Once invested through M-Akiba, then there is the opportunity to earn 10 per cent on the amount invested.
In the case of the minimum of Sh3,000, then an investor gets Sh300 annually for the next three years, which is the tenor of the bond.
If the investor puts in a million shillings, then they get Sh100,000 in interest earnings.
One of the attractions of the M-Akiba bond is that it is not subject to withholding tax which is imposed on the other government securities including Treasury bills and bonds.
On the T-bills and bonds you pay a withholding tax amounting to 15 per cent on interest earned and the discount given.
Withholding tax is charged before investor’s account is credited so that the responsibility of deducting the amount is on the central bank and then remitting the amount directly to the taxman rather than asking the investor to pay after he or she is paid.

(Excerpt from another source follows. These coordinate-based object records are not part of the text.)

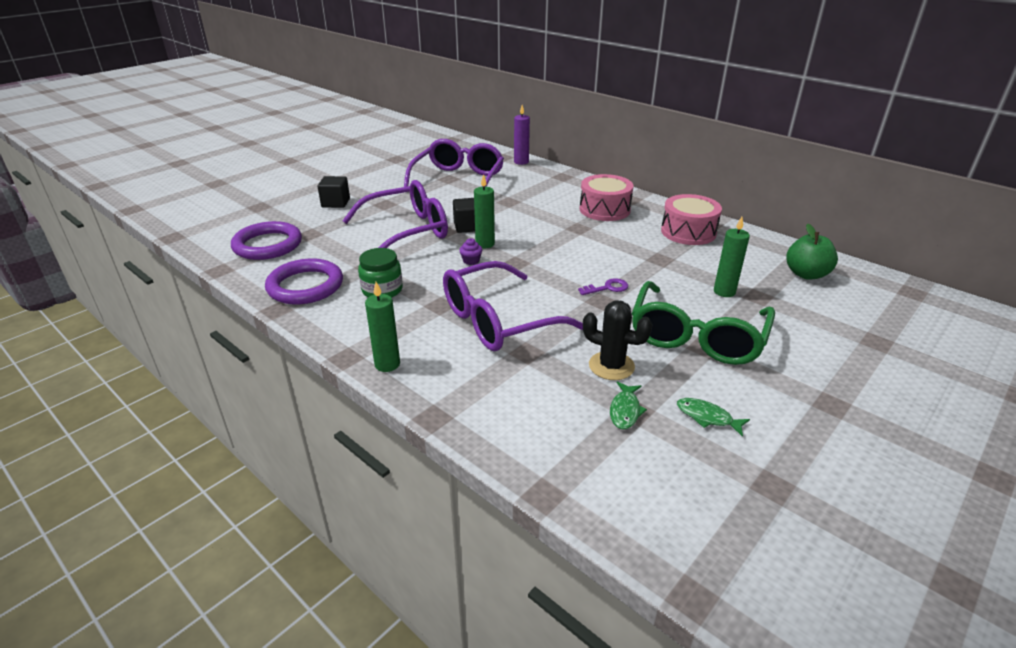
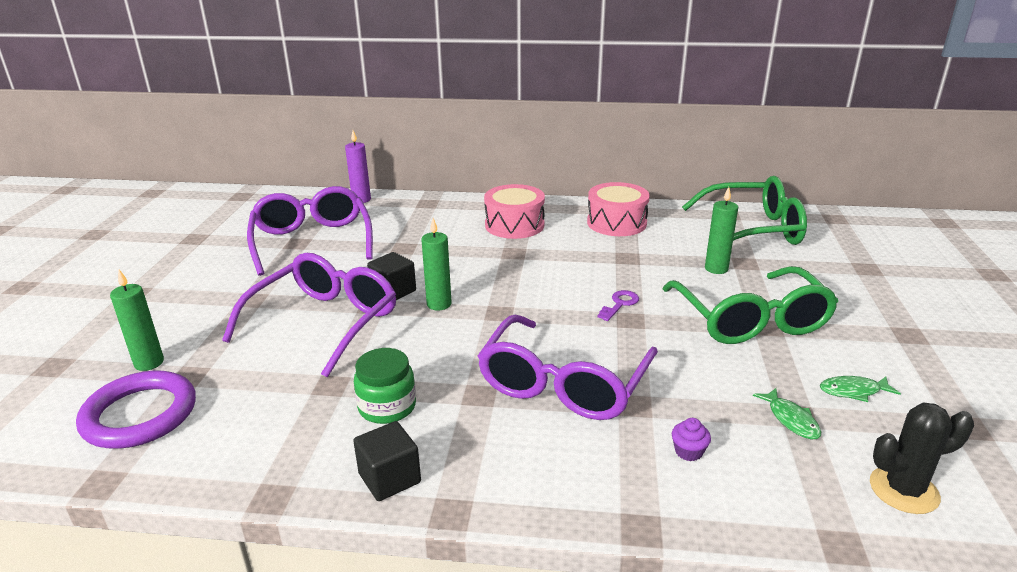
camera: 35 degrees left, 5 degrees down
purple ring [265,259,343,304] -> none
black cube [318,176,350,208] -> black cube moved to [353,421,421,501]
green candle [365,282,400,372] -> green candle moved to [110,270,164,371]
purple cupcake [459,238,482,265] -> purple cupcake moved to [672,418,711,461]
black cactus [583,301,653,380] -> black cactus moved to [870,402,974,514]
green apple [786,224,838,280] -> green glasses [682,176,807,245]

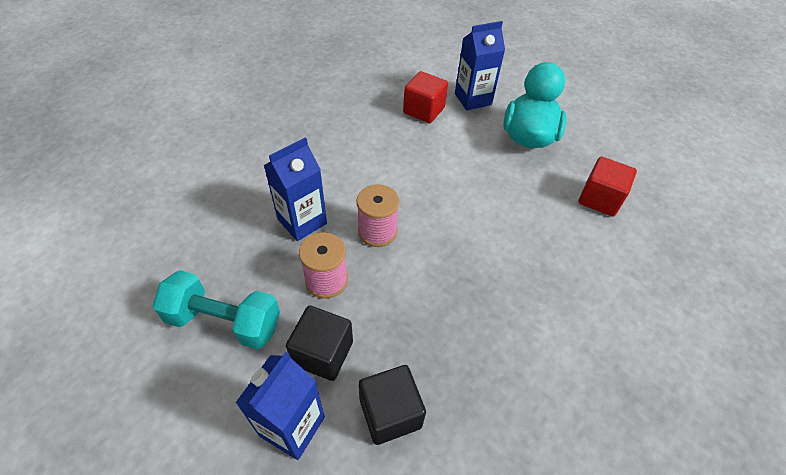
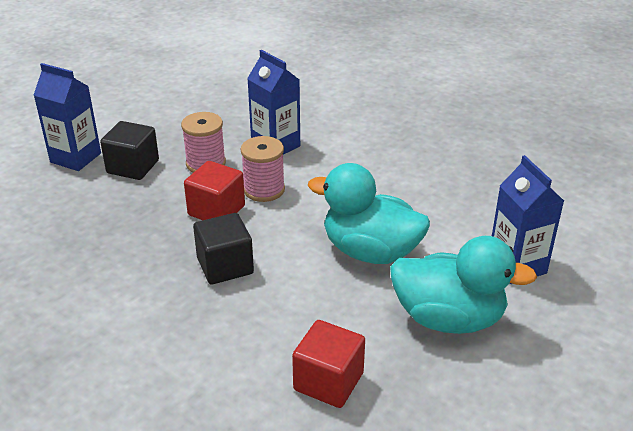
camera: 90 degrees right, 15 degrees down
turquoise dumbbell [152,270,280,350] -> none
black cube [358,365,426,445] -> black cube moved to [193,213,254,285]
red cube [403,71,448,123] -> red cube moved to [184,161,245,220]
none -> turquoise duck [308,163,430,264]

Treasury bills and bonds are typically offered at a discount meaning that what you purchase with a face value of Sh100,000 is normally bought at an actual price of below that figure.
The discount given is then taxed at 15 per cent along with the interest earned every year.

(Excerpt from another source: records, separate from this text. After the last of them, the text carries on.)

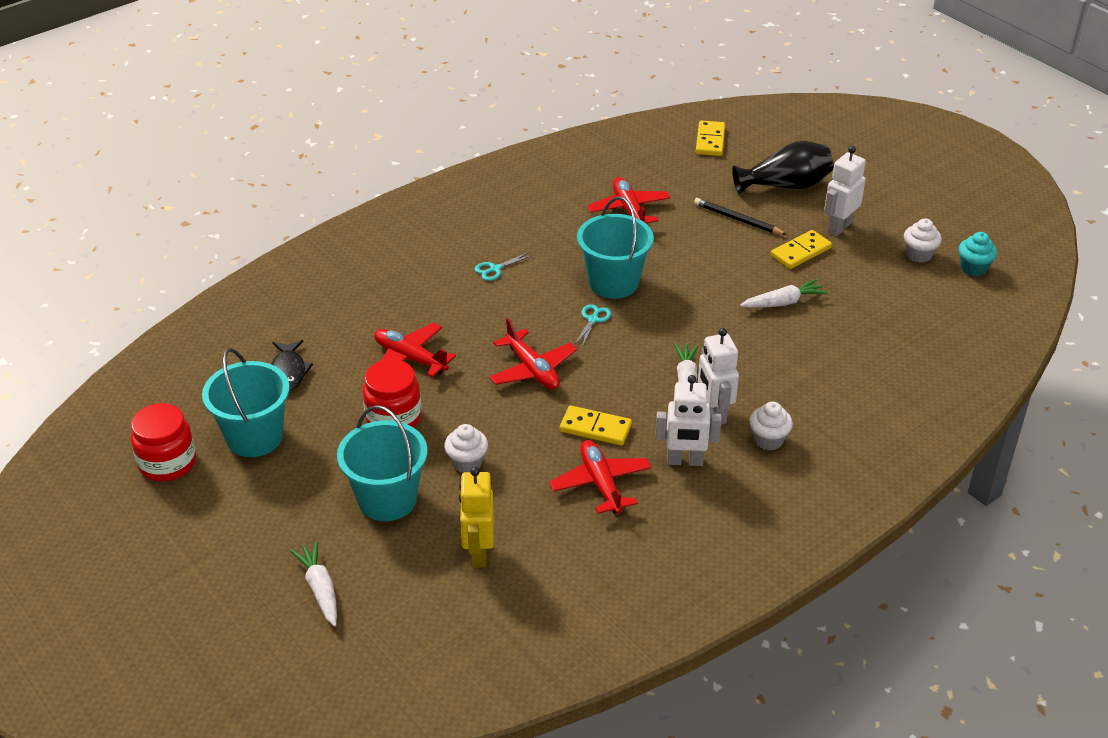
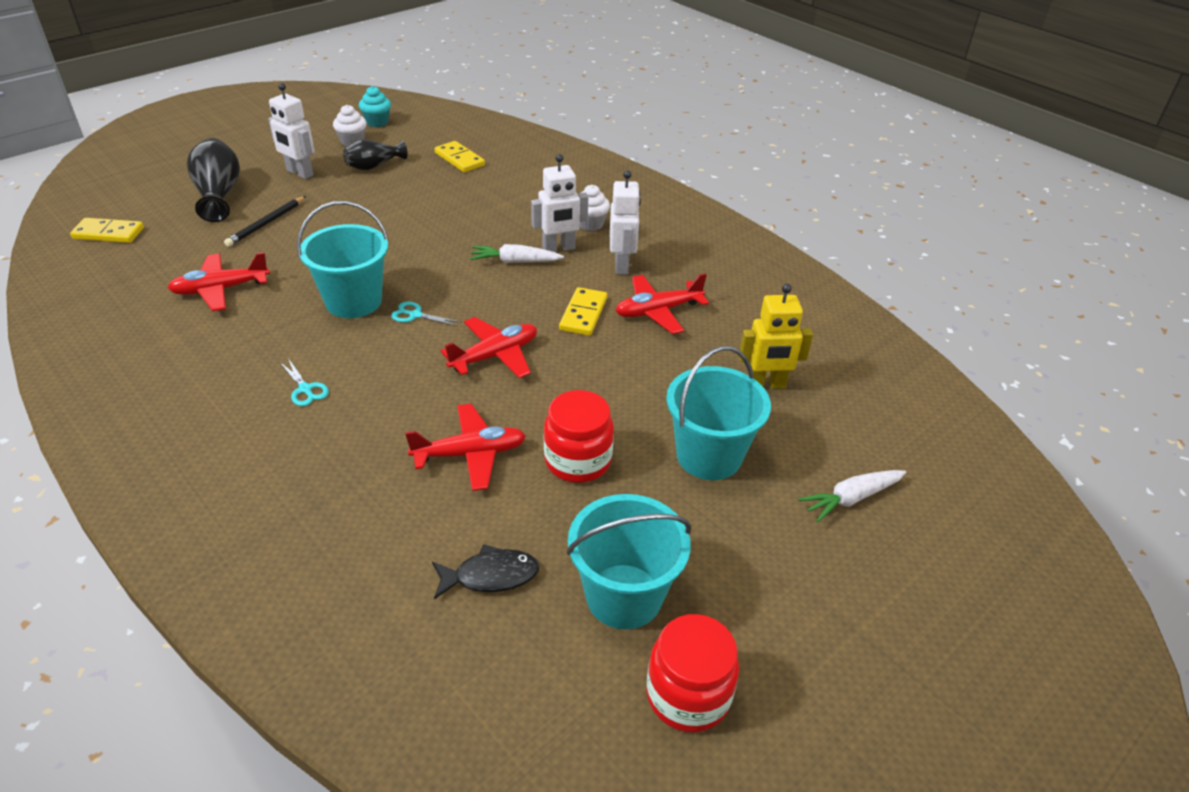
camera: 95 degrees left, 0 degrees up
red plane [374,323,456,377] -> red plane turned 135 degrees counterclockwise [405,404,526,491]
white cupcake [444,424,488,473] -> none
white carrot [740,279,828,308] -> none
yellow domino [771,230,832,269] -> yellow domino moved to [435,141,485,172]
none -> black vase [343,139,408,170]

In the case of M-Akiba, the bond is offered at par, meaning what you buy is also the face value of the security and so there is no discount as such in this particular offer apparently to make the process and offer simpler.
For treasury bond with a tenor of 10 years and above, the tax is 10 per cent because there has since 2001 been a government intention to encourage purchasing of long-term securities that not only reduce annual interest payment on the part of the government but also encourage the formation of a yield curve (a set of interest rates depending on the length of the security) that lenders can use to extend long-term credit to borrowers.
Lose 15 per cent
Thus if the common man invests Sh100,000 in the M-Akiba, and gets an interest of Sh10,000 they get the full amount rather than lose 15 per cent or Sh1,500 had they have used the traditional method of purchasing such securities.
The other feature of the M-Akiba bond is that all the transactions, including the reselling after the initial purchase, is to be done through the mobile phone.
That is a game changer not only because it has not been done anywhere in the world but also because it has the potential to make it easier and cheaper for the government to raise funds through securities and could with time be extended to the corporate sector.
Through a broker
The payment of interest is to be done every six months. That is to say that the annual 10 per cent coupon (interest) rate is to be split into two equal instalments, each of five per cent paid every six months. The first payment falls on October 9 this year.
You cannot, however, purchase securities of more than Sh140,000 per day because mobile phone money transfer transactions are capped at this amount.
You access the application module directly by dialling *889# and then following the instructions. The deal is being done with Safaricom and Airtel subscribers only.
Selling of the bond to other people, once a person has invested, is to be done through mobile phones and through an intermediary—the stock broker —as they are the only ones allowed to operate on the Nairobi Securities Exchange.
An individual cannot trade any security directly without going through a broker.
The broker charges 0.1 per cent of the value traded. In the event of a Sh100,000 transaction, then the broker receives Sh100 from the buyer and Sh100 from the seller.